Speaking with parents gives me the impression that this is more than just one hot Tuesday. It has to do with the fact that, in many parts of the Northeast, air conditioning in public schools is still viewed as a luxury rather than an essential component. For that exact reason, Philadelphia moved 57 schools to remote learning this week. The acknowledgement was presented as progress—fewer buildings were impacted than previously—which is an admission in and of itself.

In an article about the heat, Philadelphia resident Lauren Authur made a statement that likely resonates in many New Jersey kitchens as well. It became hotter than anticipated. Already, the electricity bill is a concern. Somehow, the children must be kept calm. It’s a brief, almost insignificant remark, but it encapsulates the peculiar predicament families find themselves in: paying extra at home to make up for what classrooms can’t offer, only to be asked to send their kids there the following morning.
With daily highs being broken in Portland and Boston on Tuesday, the National Weather Service had already declared this to be a record-breaking stretch. However, in an almost mocking turn of events, forecasts indicated that temperatures could drop to the mid-40s by Thursday. A swing of forty degrees in less than a week. It’s the kind of whiplash that reveals the true rigidity of old buildings, which are designed for one season and struggle in another, becoming more and more caught in the middle.

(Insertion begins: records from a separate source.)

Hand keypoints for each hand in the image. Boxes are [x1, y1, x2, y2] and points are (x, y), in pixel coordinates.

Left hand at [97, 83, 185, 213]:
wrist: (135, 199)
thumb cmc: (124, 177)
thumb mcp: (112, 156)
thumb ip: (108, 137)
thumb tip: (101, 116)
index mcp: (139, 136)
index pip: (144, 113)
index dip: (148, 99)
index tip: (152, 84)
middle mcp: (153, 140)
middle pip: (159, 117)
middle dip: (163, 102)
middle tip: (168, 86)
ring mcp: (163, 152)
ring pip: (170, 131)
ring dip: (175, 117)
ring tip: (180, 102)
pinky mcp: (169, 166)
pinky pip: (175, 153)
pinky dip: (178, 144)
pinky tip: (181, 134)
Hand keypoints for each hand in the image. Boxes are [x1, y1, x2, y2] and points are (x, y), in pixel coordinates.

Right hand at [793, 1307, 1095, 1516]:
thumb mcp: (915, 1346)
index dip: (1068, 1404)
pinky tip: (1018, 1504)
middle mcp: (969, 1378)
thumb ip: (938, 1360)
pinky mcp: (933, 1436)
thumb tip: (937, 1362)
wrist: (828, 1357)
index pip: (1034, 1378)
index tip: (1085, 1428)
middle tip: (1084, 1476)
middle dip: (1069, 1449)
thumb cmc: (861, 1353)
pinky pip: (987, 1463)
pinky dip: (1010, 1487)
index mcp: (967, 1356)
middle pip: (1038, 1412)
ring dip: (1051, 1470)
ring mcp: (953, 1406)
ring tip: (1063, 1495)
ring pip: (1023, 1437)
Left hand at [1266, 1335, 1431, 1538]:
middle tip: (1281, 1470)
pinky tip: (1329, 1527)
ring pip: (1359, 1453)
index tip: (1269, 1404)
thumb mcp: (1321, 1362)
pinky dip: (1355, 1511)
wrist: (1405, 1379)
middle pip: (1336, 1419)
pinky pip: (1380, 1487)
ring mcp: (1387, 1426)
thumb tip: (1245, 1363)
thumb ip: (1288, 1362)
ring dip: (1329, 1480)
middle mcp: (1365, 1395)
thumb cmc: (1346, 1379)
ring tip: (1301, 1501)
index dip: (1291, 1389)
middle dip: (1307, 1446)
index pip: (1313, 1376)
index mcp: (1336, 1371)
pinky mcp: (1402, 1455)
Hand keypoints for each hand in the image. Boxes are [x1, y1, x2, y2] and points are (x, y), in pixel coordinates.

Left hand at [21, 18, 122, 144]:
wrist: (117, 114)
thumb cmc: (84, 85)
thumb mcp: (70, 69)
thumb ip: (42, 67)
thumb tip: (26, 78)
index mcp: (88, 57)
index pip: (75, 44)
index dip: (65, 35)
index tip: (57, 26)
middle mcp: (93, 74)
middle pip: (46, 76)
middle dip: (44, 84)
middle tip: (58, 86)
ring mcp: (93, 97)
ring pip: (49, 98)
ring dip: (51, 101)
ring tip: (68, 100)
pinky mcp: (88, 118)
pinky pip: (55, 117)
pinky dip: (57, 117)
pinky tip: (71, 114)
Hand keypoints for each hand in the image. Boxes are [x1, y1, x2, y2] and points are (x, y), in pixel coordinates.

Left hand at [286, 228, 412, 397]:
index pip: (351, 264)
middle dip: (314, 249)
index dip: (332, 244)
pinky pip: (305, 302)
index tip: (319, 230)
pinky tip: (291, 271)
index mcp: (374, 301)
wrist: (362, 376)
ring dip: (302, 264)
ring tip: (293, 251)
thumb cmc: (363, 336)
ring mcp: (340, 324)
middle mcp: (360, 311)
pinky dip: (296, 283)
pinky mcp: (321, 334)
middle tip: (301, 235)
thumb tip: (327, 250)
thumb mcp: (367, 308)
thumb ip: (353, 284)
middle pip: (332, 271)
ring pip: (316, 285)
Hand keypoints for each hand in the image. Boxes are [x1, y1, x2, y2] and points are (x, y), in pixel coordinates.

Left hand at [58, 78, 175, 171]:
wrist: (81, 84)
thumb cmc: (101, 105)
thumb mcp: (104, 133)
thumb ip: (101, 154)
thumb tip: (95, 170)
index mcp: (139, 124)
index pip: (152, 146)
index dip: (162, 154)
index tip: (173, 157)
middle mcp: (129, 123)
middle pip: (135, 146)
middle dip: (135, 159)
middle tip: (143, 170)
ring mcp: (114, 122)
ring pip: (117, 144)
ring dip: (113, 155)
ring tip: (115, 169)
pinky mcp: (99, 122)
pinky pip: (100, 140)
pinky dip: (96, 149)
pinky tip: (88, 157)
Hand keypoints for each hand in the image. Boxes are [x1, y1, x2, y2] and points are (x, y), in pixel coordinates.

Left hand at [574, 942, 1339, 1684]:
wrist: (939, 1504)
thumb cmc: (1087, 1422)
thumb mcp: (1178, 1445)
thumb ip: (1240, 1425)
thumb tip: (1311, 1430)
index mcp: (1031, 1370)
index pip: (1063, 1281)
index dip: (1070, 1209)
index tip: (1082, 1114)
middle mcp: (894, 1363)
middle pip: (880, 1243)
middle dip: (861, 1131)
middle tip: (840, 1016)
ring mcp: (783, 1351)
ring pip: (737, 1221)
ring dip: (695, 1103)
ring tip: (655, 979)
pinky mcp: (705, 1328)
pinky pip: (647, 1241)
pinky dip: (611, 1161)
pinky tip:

Policymakers and investors enjoy discussing bond measures and long timelines related to climate adaptation. This week demonstrated, in a more subdued manner, that adaptation is also a Wednesday morning phone call informing working parents that their kids will return home by noon. Every window on the hallway’s south-facing side is being opened by the school nurse. The decision to cancel recess is being made by the principal.
Nobody truly knows what will happen next. HVAC upgrades will be expedited in some districts. Others will endure the criticism, wait for grant cycles, and hope that May behaves itself the following year. As you watch this happen, it’s difficult not to get the impression that the calendar is advancing more quickly than the infrastructure and that, as usual, the children confined to those warm classrooms are the ones paying attention to the lesson that no one intended to teach.